Fall Out Boy’s Pete Wentz is turning his new Apple Music radio show Loud And Sad Radio into the premiere destination for Pete Wentz fun facts, with last week’s premiere episode serving as a reminder that Kim Kardashian played his love interest in the “Thnks Fr Th Mmrs” music video (Fall Out Boy was an up-and-coming band at the time and couldn’t afford vowels), and this week Wentz revealed that he could’ve had a small role in a bad X-Men movie and he seems really disappointed that it didn’t work out.

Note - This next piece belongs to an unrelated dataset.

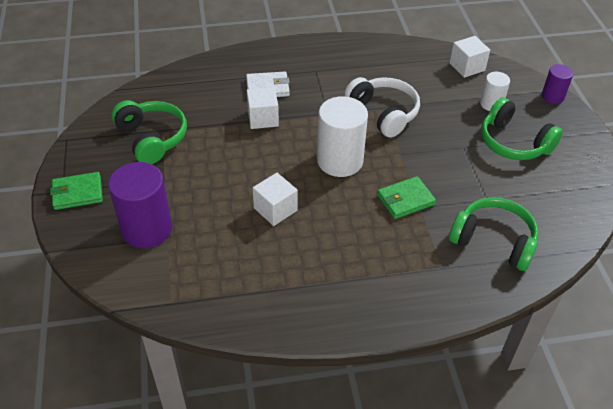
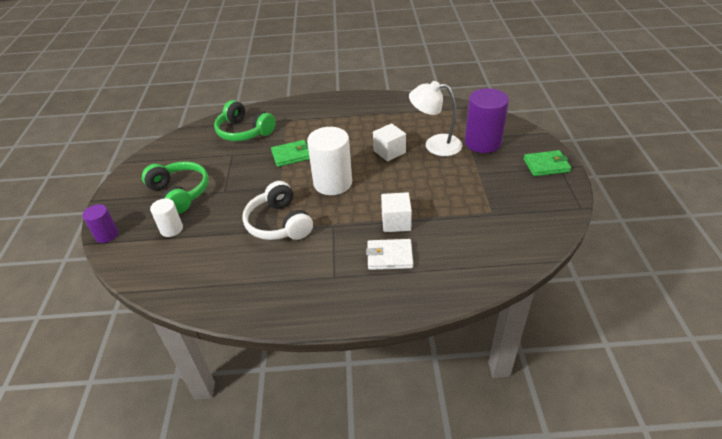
camera: 170 degrees left, 5 degrees down
(152, 138) = (499, 206): green headphones -> none
(213, 223) = (435, 145): none -> white lamp
(467, 67) = (164, 274): white cube -> none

Here’s the story: It’s 2009, Wentz is working with Jimmy Kimmel for his celebrity-filled “Fucking Ben Affleck” sketch (which hasn’t aged all that great, conceptually), when he got a call from his manager saying he had been offered a role in X-Men Origins: Wolverine. The catch was that he’d have to immediately fly to Australia to film it, so Wentz decided to think about whether he wanted to do it while finishing up with the Kimmel sketch. Unfortunately for Wentz, by the time he had made his decision he studio had already found someone else, depriving him of his dream of being in the X-Men movie where Ryan Reynolds plays a version of Deadpool who gets his mouth sewn shut.

But there’s a twist! The role offered to Wentz was that of Chris Bradley, a mutant with electricity powers who is played in the final film by Dominic Monaghan from Lost and the Lord Of The Rings movies. Also, if you’ve clicked the link to the “Fucking Ben Affleck” sketch up above, you might also recognize him from that. So while Pete Wentz was waiting to decide if he should take this role while filming the sketch for Jimmy Kimmel, the guy he sings next to in that very sketch had already taken the role. The cruelty of Hollywood on display!

Wentz still seems bummed about it, though, adding that he thinks about how it could’ve been him whenever he watches the movie (implying that he watches the movie with some regularity, which is wild) and how he suspects that Monaghan “probably doesn’t even think about [it] ever.” It’s tragic, in a way, but it’s hard to deny that it would all be a little more tragic if we were talking about literally any movie other than X-Men Origins: Wolverine.